La victoire de la coalition fut aisée. Le régime ne fut pas abattu, des avis autorisés aux États-Unis comme du côté saoudien ayant mis en garde sur les conséquences de l'effondrement d'un régime fondé sur la suprématie des sunnites depuis le mandat britannique dans un pays où la majorité était chiite, donc non hostile à l'Iran. Kurdes et chiites que les États-Unis appelèrent alors à se révolter tandis qu'ils n'avaient pas l'intention de les soutenir, furent massacrés en masse par la garde républicaine de Saddam Hussein.
Puis ce fut l'embargo avec des conséquences dures pour la population plutôt que pour le régime. Les Kurdes, grâce aux images filmées par les télévisions occidentales reçurent par l'intercession de la France puis de l'Angleterre un soutien des alliés garantissant la sécurité de leur région. Les chiites furent bientôt protégés aussi dans le sud du pays. On connaît mieux la suite. Au lendemain immédiat du 11 septembre, Paul Wolfowitz, le plus en vue des néoconservateurs désignait l'Irak comme l'adversaire à abattre. L'occasion paraissait propice de mener une guerre de choix fondée sur le risque que l'Irak faisait courir à la sécurité de la région et à celle du monde ainsi qu'aux liens que ce pays pouvait avoir avec le terrorisme islamiste. La seconde guerre du Golfe eut lieu sans l'accord cette fois des Nations unies et malgré la réticence affichée de nombreux États. La chute du dictateur fut accueillie avec contentement par les chiites et les Kurdes, soit 80 % de la population irakienne qui n'avait cessé d'être dominée et réprimée.
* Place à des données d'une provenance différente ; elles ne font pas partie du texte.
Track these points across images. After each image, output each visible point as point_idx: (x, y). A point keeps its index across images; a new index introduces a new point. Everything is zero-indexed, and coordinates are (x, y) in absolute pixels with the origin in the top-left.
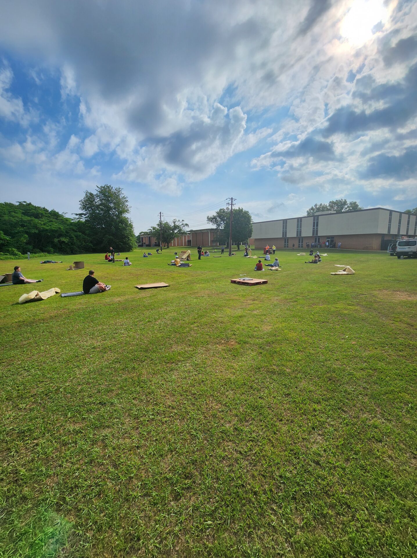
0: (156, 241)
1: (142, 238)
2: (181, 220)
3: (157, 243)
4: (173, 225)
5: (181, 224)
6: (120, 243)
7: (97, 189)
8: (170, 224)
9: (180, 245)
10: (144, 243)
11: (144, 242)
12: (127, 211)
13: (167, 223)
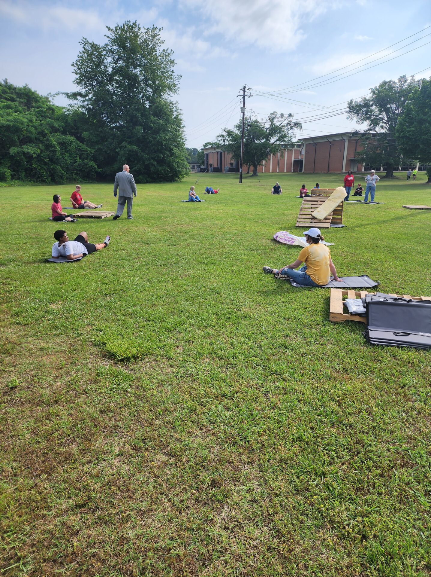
0: (232, 162)
1: (207, 155)
2: (286, 115)
3: (234, 166)
4: (268, 125)
5: (285, 123)
6: (152, 161)
7: (109, 33)
8: (262, 122)
9: (278, 170)
10: (211, 165)
11: (211, 162)
12: (172, 87)
13: (256, 121)
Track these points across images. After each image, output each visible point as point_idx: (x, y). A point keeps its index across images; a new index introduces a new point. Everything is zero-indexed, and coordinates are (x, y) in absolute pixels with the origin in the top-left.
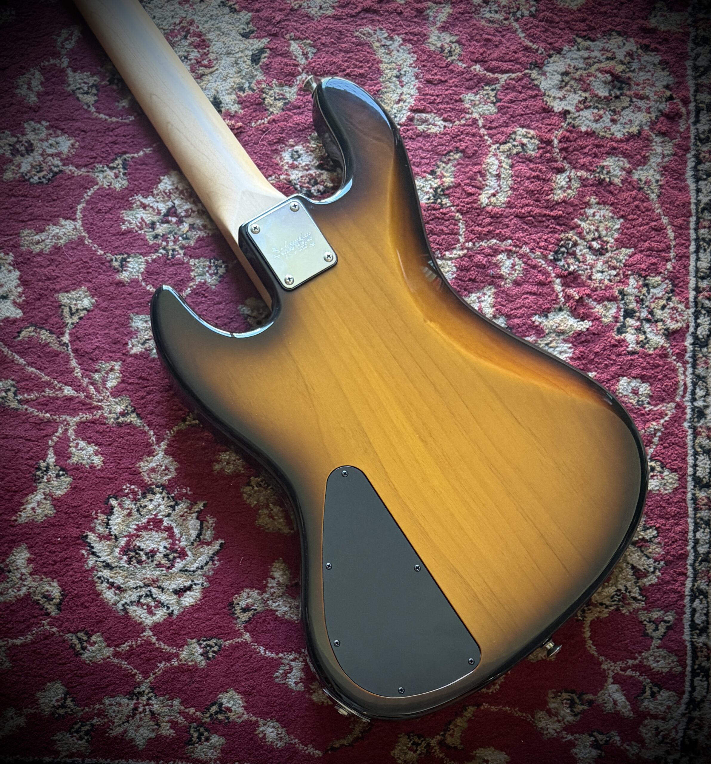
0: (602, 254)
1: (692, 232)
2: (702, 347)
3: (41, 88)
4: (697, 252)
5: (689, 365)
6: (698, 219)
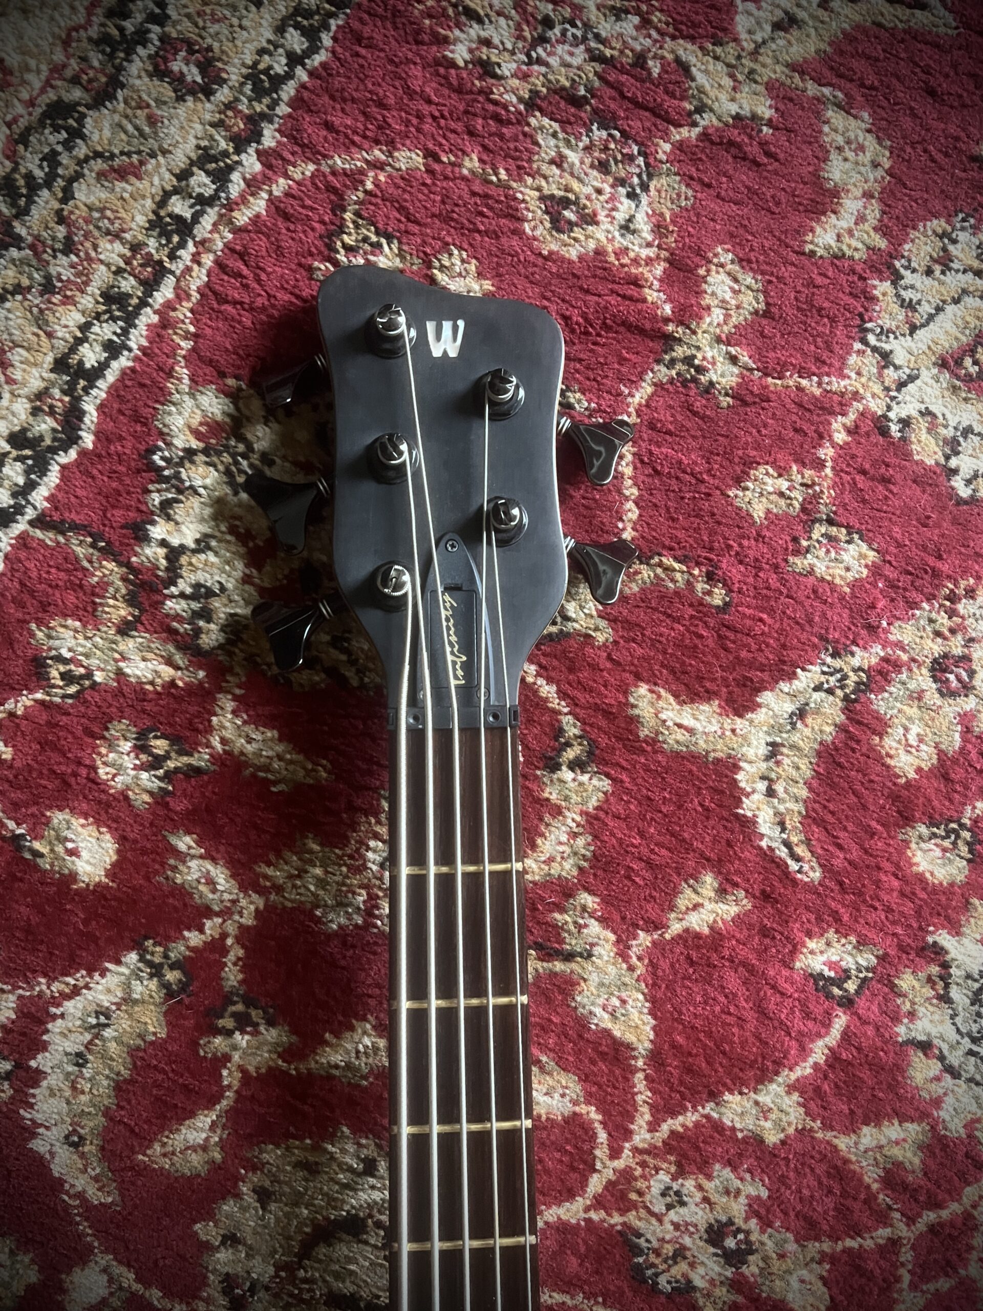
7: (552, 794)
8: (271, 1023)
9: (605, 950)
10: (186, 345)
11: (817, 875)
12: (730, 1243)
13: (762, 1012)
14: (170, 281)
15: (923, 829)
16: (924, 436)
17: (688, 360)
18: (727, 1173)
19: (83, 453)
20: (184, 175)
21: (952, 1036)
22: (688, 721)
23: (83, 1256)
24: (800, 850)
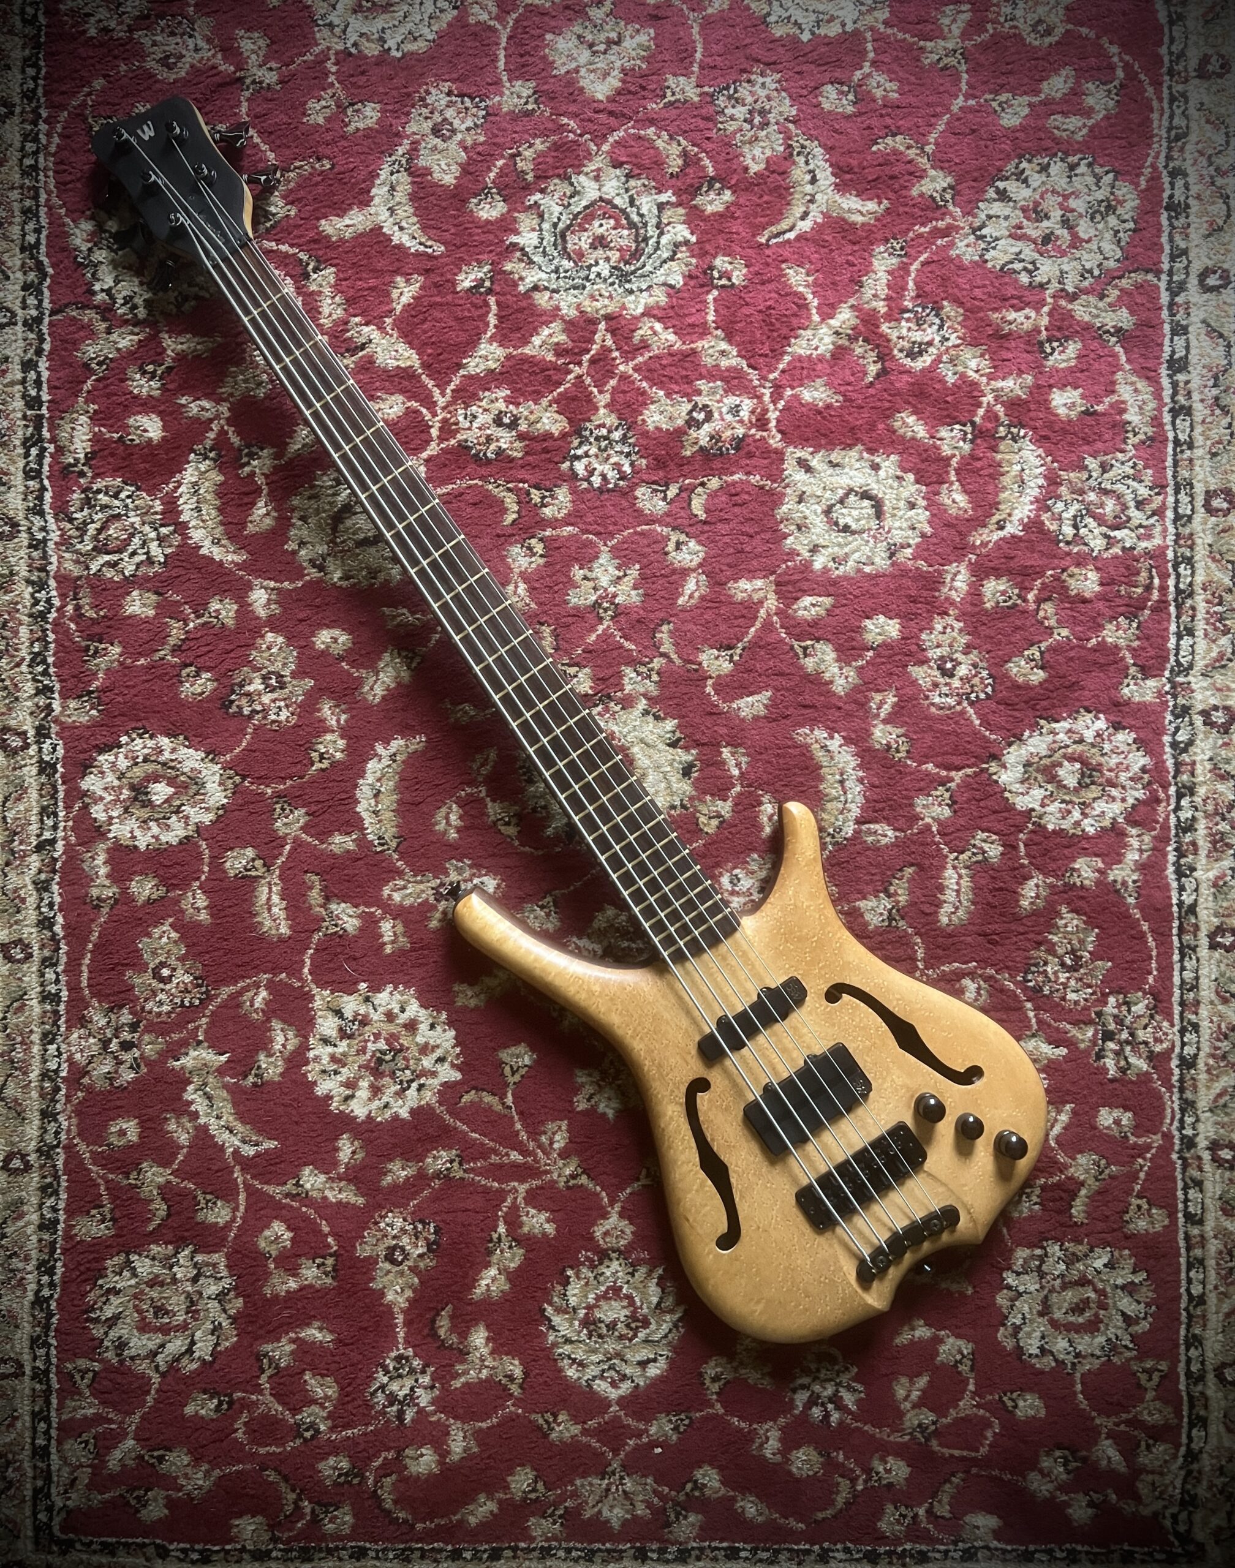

Mais la finalité politique du projet de l'administration de George W. Bush s'est révélée un échec. L'ancien dictateur a vécu assez longtemps pour voir que ceux qui le faisaient juger ne sortiraient pas victorieux d'une entreprise qui paraissait promise à un triomphe.
Pour l'Iran, Israël et George W. Bush comme pour les chiites et les Kurdes, l'exécution de Saddam Hussein est bienvenue. On ne doit cependant pas négliger que pour les sunnites, en Irak comme ailleurs, il est considéré comme celui qui a défié les États-Unis, cherché à renverser un statu quo et s'est voulu comme un champion de l'arabisme. Sa mort parachève le destin qu'il s'est choisi en voulant devenir un héros parmi les siens et un bourreau pour ses victimes.